E a proposito delle cose accadute, lei se l’è fatta un’idea della situazione criminale?
“È solo delinquenza stupida per quello che capisco io, che ho vissuto per strada. Non c’è la mafia a Bitonto, sono tutte chiacchiere. C’è la microcriminalità, furti, rapine, ma come ci sono in tutti i paesi, tipo Andria, Cerignola. Come ci stanno pure quelli un po’ scemi che fanno succedere ciò che non deve accadere… Ma la mafia è un’altra cosa. È cambiata, negli anni, l’etica di chi compie reati? È dal 2013 che vediamo che si spara in mezzo alla strada… Anche prima è successo. Anche durante le mie carcerazioni sono successe parecchie cose brutte. A me della vecchietta dispiace assai, ma non è colpa mia. Continuano a dire “il clan Conte”, ma la sentenza dov’è? Ci sono stati dei procedimenti penali e sono stato assolto: su 34 persone, durante un blitz, 34 furono assolte, con formula piena perché il fatto non sussiste, non per mancanza di prove e c’era una richiesta di 27 anni sulla mia testa…ed era il dott. Civita, che è serio come giudice. Per le condanne Carofiglio, lo scrittore, quello fu“.

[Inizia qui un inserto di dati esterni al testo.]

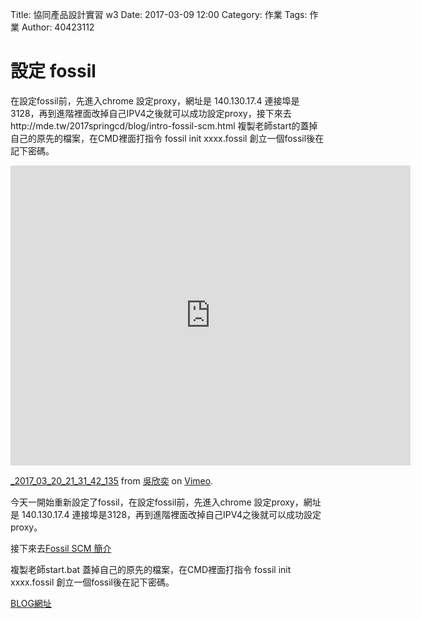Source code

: Title: 協同產品設計實習 w3
Date: 2017-03-09 12:00
Category: 作業
Tags: 作業
Author: 40423112

設定 fossil
===

<!-- PELICAN_END_SUMMARY -->


在設定fossil前，先進入chrome 設定proxy，網址是 140.130.17.4 連接埠是3128，再到進階裡面改掉自己IPV4之後就可以成功設定proxy，接下來去http://mde.tw/2017springcd/blog/intro-fossil-scm.html 複製老師start的蓋掉自己的原先的檔案，在CMD裡面打指令 fossil init xxxx.fossil 創立一個fossil後在記下密碼。

<iframe src="https://player.vimeo.com/video/209207712" width="640" height="480" frameborder="0" webkitallowfullscreen mozallowfullscreen allowfullscreen></iframe>
<p><a href="https://vimeo.com/209207712">_2017_03_20_21_31_42_135</a> from <a href="https://vimeo.com/user44207235">吳欣奕</a> on <a href="https://vimeo.com">Vimeo</a>.</p>


今天一開始重新設定了fossil，在設定fossil前，先進入chrome 設定proxy，網址是 140.130.17.4 連接埠是3128，再到進階裡面改掉自己IPV4之後就可以成功設定proxy。

接下來去<a href="http://mde.tw/2017springcd/blog/intro-fossil-scm.html">Fossil SCM 簡介</a>

複製老師start.bat 蓋掉自己的原先的檔案，在CMD裡面打指令 fossil init xxxx.fossil 創立一個fossil後在記下密碼。

<a href="https://40423112.github.io/2017springcd_hw/blog/xie-tong-chan-pin-she-ji-shi-xi-w3.html">BLOG網址</a>
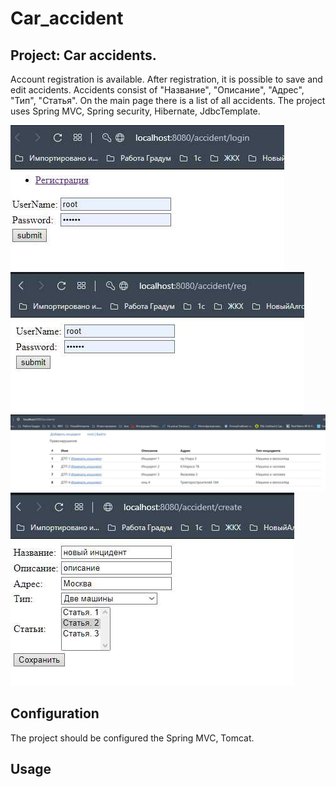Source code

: Car_accident
====================================================
Project: Car accidents.
----------------------------------------------------
Account registration is available. After registration, it is possible
to save and edit accidents. Accidents consist of "Название", "Описание",
"Адрес", "Тип", "Статья". On the main page there is a list of all accidents.
The project uses Spring MVC, Spring security, Hibernate, JdbcTemplate.

![ScreenShot](images/Screenshot_778.jpg)
![ScreenShot](images/Screenshot_779.jpg)
![ScreenShot](images/Screenshot_780.jpg)
![ScreenShot](images/Screenshot_781.jpg)

Configuration
----------------------------------------------------
The project should be configured the Spring MVC, Tomcat.

Usage
----------------------------------------------------
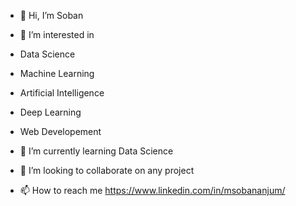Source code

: - 👋 Hi, I’m Soban
- 👀 I’m interested in 
 
- Data Science
- Machine Learning
- Artificial Intelligence
- Deep Learning
- Web Developement
 
- 🌱 I’m currently learning Data Science
- 💞️ I’m looking to collaborate on any project
- 📫 How to reach me https://www.linkedin.com/in/msobananjum/

<!---
SobanAnjum07/SobanAnjum07 is a ✨ special ✨ repository because its `README.md` (this file) appears on your GitHub profile.
You can click the Preview link to take a look at your changes.
--->
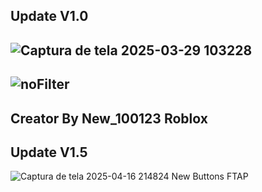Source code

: Update V1.0
------------------------
![Captura de tela 2025-03-29 103228](https://github.com/user-attachments/assets/6eb2c512-ffa2-4466-b387-1add9021f40a)
---------------------------------
![noFilter](https://github.com/user-attachments/assets/6b0d3f84-9481-4d83-aed3-7ba480c7dbb3)
-
Creator By New_100123 Roblox
--------------------------------------------
Update V1.5
------------------------
![Captura de tela 2025-04-16 214824](https://github.com/user-attachments/assets/1f0540ea-3887-443e-8550-a3f6e6531eb7)
New Buttons FTAP
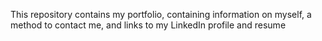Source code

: This repository contains my portfolio, containing information on myself, a method to contact me, and links to my LinkedIn profile and resume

Torniamo a quello che dicevamo, ai ragazzi cani sciolti. Sarebbe meglio, quindi, se ora avessero una guida?
“Beh, già lo sta facendo lo Stato, h24. Dovevano prevenire questa situazione, non che prima hanno fatto succedere il casino…
Di tutte quelle tecnologie che hanno scoperto durante i sequestri, cosa ne pensa?
Chiunque le può avere, ce le hanno tutti. Non è un reato avere le telecamere. A me nel 2010 le hanno sequestrate e le ho avute indietro e sono stato assolto, uscì pure a Canale 5 e dissero che avevo il marmo sotto il soffitto a casa di via Pertini, ma secondo voi come si doveva mantenere il marmo sotto il soffitto (“ca uè ngheup”)? Era uno spatolato veneziano. Poi se sono vittima di determinate sparatorie, mi devo tutelare o no?